8 responses to “On the Burning Edge of Grace

  1. My only question about this article– is the Grace line between legalism and hedonism really so thin that you have to walk it so precariously?

  2. I think when you place yourself in the arms of Jesus, He narrows the path in His own way based on what He knows will work for each individual. I do believes that it is always narrowing and I am ok with that most of the time…… At least when I remember Who it is that I am letting be my Guide. Thanks for sharing your thoughts with us!

  3. Great question, Tabi! I believe the grace line IS a precarious one…albeit perhaps wider than a flaming tightrope.

    Rich Mullins (one of my favorite songwriters, singers and spiritual non-conformists) said, “I’d rather live on the edge of falling and rely on God’s grace, than to rely on my own ability or virtue to keep me from falling.” I SOOOO agree. In and of ourselves, we are not ABLE to continually walk that line…perhaps if we find ourselves exhausted, we are trying to do too much of it ourselves? Just a thought…

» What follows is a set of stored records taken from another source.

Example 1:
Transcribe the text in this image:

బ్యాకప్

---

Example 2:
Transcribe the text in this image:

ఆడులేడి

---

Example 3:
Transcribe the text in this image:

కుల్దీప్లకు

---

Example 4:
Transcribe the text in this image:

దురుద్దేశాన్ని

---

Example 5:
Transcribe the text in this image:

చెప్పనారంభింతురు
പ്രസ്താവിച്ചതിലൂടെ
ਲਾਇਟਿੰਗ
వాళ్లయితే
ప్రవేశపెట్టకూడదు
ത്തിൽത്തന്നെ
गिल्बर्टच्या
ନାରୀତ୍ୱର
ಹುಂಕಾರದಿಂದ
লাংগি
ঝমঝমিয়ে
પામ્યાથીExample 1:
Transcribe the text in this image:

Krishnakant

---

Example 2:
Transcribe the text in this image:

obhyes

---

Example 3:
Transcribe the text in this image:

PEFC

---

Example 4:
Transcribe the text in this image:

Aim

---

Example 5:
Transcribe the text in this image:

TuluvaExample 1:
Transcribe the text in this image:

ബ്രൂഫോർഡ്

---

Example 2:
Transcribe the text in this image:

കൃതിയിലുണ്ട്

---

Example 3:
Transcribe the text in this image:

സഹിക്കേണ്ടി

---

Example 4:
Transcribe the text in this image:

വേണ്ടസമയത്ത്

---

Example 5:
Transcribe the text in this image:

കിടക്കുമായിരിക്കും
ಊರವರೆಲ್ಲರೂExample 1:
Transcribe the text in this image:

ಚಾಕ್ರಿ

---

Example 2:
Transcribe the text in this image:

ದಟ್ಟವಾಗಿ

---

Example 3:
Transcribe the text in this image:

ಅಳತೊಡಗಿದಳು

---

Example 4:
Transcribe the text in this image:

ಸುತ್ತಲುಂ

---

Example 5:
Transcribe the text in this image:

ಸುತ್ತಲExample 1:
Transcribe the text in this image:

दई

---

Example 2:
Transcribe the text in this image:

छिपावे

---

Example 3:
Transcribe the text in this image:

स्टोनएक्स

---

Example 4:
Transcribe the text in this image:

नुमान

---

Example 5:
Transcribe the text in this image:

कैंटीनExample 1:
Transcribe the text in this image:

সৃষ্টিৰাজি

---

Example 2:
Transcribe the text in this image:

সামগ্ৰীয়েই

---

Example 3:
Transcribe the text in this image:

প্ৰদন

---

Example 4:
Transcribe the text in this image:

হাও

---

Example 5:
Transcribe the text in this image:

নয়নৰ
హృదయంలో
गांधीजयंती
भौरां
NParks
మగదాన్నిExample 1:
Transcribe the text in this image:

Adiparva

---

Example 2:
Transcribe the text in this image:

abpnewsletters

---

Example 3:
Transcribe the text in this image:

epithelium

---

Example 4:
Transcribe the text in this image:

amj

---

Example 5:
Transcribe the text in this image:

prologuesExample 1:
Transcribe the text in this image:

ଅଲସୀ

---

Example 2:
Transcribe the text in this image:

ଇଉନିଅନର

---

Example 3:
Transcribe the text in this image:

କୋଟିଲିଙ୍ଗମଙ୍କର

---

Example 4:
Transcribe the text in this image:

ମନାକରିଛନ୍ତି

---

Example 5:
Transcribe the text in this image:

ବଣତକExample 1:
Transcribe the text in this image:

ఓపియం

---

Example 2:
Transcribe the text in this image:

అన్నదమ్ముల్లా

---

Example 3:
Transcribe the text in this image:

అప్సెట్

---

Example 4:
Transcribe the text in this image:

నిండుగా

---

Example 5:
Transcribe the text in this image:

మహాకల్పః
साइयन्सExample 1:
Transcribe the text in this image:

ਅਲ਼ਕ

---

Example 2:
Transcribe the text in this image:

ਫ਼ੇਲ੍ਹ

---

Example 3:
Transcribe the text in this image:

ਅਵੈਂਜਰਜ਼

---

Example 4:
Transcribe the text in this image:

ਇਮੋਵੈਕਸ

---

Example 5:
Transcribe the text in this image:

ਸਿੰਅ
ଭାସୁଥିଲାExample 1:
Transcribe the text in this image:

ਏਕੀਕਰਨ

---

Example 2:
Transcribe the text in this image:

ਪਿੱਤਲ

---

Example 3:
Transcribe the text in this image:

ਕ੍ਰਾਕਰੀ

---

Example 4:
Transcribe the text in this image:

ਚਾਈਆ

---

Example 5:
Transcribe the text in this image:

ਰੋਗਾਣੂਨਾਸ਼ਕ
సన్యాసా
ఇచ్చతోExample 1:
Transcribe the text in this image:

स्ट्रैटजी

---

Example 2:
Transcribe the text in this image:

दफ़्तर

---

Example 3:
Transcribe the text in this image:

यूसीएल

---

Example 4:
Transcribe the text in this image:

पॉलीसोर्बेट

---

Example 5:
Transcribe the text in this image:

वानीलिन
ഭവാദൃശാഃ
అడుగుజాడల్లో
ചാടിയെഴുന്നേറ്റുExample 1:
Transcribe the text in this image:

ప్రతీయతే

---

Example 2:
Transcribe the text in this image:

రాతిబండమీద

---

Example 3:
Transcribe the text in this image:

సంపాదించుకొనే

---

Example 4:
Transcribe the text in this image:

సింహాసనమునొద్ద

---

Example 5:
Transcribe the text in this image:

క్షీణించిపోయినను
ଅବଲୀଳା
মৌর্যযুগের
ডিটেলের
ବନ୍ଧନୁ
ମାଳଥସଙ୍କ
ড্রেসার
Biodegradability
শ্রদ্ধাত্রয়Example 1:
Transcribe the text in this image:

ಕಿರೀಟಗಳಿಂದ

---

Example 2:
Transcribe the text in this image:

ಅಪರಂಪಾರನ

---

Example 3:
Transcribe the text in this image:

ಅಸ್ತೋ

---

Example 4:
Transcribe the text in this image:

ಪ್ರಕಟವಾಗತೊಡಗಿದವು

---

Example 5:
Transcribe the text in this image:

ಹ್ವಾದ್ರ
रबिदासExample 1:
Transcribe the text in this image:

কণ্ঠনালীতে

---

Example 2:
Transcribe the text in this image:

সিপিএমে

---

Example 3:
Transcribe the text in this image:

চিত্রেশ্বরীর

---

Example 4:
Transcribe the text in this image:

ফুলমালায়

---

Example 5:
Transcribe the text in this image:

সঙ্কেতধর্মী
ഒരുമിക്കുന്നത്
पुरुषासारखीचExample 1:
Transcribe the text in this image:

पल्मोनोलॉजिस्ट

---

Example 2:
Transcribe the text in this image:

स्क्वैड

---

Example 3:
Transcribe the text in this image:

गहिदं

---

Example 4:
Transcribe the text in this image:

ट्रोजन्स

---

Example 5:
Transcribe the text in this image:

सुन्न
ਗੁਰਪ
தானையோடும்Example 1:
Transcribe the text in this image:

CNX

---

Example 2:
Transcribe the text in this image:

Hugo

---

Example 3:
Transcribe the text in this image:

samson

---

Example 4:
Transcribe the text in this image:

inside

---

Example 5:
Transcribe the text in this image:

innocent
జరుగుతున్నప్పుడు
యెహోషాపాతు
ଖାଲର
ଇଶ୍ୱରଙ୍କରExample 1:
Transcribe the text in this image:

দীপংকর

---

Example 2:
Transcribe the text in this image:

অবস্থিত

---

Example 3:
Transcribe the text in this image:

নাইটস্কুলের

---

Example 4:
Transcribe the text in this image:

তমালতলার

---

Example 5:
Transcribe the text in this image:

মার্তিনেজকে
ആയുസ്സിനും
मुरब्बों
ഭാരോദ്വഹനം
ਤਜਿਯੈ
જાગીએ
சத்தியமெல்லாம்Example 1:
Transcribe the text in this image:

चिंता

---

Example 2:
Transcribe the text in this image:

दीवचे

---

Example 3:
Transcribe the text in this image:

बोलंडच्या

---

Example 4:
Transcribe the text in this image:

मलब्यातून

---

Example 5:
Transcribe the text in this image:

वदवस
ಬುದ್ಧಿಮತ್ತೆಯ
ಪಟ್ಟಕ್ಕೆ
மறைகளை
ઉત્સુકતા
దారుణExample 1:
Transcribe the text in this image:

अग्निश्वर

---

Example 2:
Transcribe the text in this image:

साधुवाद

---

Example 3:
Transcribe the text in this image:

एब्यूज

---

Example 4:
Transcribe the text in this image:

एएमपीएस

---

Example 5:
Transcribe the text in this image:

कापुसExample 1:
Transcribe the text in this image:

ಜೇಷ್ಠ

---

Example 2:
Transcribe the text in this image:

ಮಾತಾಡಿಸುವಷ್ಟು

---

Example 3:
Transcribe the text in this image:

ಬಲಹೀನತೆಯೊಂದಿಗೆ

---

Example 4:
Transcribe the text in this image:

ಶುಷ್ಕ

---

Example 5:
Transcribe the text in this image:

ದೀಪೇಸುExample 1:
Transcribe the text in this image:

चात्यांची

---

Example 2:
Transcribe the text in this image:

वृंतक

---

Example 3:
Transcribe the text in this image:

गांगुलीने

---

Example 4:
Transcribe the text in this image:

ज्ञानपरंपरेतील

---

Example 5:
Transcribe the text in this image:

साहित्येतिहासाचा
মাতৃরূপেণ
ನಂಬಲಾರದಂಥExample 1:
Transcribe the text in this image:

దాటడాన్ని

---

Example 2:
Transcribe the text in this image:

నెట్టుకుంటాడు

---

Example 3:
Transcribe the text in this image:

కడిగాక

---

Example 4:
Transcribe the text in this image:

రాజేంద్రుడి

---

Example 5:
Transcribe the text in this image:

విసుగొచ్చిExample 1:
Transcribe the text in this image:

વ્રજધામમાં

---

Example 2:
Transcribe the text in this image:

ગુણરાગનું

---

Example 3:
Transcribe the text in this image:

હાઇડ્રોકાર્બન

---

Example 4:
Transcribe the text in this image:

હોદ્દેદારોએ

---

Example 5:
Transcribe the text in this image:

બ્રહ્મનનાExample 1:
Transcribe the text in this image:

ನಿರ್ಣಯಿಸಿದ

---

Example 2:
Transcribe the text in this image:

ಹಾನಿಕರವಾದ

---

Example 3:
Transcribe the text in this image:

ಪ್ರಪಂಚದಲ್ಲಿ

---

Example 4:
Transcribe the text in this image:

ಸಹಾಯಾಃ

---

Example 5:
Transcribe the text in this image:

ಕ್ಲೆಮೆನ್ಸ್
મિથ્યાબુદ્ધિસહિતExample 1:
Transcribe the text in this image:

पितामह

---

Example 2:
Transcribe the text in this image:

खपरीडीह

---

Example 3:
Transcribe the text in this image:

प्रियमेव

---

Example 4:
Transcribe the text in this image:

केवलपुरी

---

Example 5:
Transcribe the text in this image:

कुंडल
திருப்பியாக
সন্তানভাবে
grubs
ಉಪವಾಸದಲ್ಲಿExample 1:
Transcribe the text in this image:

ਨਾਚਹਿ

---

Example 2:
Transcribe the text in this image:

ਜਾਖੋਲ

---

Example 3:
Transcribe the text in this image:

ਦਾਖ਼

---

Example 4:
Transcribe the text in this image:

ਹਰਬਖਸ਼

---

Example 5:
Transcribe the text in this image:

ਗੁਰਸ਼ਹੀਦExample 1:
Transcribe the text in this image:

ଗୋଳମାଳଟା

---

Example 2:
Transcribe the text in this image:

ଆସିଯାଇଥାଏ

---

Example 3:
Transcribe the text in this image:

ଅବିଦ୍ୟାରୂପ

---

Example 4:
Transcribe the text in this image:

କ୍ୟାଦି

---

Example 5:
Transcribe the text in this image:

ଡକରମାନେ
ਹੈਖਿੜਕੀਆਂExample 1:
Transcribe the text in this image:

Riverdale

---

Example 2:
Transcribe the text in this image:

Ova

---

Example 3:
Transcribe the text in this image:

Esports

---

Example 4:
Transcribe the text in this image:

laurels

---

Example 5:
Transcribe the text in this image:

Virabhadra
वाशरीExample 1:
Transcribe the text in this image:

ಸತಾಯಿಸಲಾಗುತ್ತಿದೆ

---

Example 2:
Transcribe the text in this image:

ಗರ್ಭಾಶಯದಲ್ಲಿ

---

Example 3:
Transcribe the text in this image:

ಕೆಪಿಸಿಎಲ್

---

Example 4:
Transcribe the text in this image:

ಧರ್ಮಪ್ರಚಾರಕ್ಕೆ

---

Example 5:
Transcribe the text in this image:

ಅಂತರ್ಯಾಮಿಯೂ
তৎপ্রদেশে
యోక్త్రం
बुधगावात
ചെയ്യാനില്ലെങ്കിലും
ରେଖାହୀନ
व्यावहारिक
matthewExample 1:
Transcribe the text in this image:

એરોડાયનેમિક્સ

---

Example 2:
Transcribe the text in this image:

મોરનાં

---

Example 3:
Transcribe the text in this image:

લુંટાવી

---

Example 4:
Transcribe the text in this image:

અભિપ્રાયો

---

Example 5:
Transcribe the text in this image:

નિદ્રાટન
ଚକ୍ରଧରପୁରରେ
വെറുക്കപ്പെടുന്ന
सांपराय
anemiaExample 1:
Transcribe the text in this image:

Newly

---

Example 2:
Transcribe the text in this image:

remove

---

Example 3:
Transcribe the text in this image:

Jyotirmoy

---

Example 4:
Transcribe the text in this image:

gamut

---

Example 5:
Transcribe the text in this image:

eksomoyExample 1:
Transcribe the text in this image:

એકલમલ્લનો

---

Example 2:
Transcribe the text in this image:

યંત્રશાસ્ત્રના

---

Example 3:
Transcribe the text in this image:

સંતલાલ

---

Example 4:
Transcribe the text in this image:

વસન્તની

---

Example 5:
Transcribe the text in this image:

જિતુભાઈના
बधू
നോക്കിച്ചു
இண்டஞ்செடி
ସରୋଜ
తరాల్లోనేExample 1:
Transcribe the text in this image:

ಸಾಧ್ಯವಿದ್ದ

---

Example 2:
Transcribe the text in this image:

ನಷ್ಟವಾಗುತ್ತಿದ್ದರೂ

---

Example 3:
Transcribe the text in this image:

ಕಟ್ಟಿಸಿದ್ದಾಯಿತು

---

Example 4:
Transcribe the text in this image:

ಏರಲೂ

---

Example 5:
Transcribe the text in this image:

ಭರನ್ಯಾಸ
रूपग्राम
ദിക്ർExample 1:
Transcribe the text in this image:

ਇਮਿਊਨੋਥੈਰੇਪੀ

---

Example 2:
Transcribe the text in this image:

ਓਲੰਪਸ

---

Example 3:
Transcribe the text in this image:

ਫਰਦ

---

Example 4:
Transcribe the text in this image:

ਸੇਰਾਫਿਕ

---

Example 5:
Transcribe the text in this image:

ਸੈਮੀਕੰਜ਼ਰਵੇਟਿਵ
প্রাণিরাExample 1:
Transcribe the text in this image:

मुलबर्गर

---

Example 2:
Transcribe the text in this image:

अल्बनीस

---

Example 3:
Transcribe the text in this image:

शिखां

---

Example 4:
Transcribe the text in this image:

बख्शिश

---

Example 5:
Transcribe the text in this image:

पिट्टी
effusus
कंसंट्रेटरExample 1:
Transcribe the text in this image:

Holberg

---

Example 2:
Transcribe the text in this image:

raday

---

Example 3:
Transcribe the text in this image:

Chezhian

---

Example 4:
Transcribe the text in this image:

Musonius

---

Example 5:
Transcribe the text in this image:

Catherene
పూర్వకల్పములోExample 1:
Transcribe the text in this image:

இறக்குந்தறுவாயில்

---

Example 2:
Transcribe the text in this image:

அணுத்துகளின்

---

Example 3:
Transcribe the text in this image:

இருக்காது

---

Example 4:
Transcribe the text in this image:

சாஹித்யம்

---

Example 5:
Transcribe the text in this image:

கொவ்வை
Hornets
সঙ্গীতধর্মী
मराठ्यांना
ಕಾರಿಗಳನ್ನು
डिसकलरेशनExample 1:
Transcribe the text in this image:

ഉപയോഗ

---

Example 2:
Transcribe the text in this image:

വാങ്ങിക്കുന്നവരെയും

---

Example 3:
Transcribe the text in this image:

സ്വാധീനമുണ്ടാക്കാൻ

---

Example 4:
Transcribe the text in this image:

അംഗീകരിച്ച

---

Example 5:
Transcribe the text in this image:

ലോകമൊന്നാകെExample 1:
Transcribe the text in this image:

  4. Wow you had so much to say and I want to say so much back that i think it might make it’s own post if I did. My only thought i want to adress is that slavery in the bible is not the slavery that existed in early america. It wasn’t lifelong. In exodus 21 it lays down the ground work that he would only be a slave for 7 years and then all captives were to be set free with their families and without any financial penalties to be paid. This sounds strange to our ears in a culture that places all it’s emphasis on self rather than community or family but he could voluntarily at the end of the 7 years if he loved his master could go through a ceremony to be a family servant forever. The term is called a bondsman and Pual the Apotle uses it to describe himself as a bondsman of Jesus christ.

    Adressing American slavery when you say that we/christians thought that slavery was totally cool paints a much too one sided picture of christians, the bible and because of this nations history racisim and “the white man.” I’m not saying that people didn’t think that it was cool but just so you know that there were some of the “we” (I don’t know about you but I wasn’t there) that beleived it was totally uncool. The bloodiest american war ever fought was the civil war which was fought by and large over slavery and there were massive casualties from both ideological sides. As kansas’s statehood and slave status was being decided people from both sides moved into the state into the state to try and make it a free and slave state. The name “bloddy kansas” was given to it so don’t think that people didn’t live and die on both sides of the ideoligies and probably both did in the name of “Christ”

    In Charles Dickens the christmas carol scrooge is talking to one of the spirits and is upset at the things done in his name and the spirit says. “There are some upon this earth of yours,” returned the Spirit, “who lay claim to know us, and who do their deeds of passion, pride, ill-will, hatred, envy, bigotry, and selfishness in our name, who are as strange to us and all our kith and kin, as if they had never lived. Remember that, and charge their doings on themselves, not us.”

    • Holy cow, Adam! What a well articulated argument! Kudos, brother…and where is YOUR contribution to the Hunting for God blog lineup? (LOVE the Christmas Carol quote…A LOT!)

  5. I’ve been thinking about this a lot since I posted my question, and I realized where I got confused with this article. So I think I need to backtrack a ways before I can go forward. The question I should have given first– what is your definition of grace?

    • I guess in my head I’m defining Grace as the freedom or liberation we have to live life to the fullest in Christ. What I was trying to articulate is that on any given choice or topic, I have to wonder if I’m taking advantage of that freedom, or if my reluctance to do so is based on a legalistic paradigm that may or may not be justified.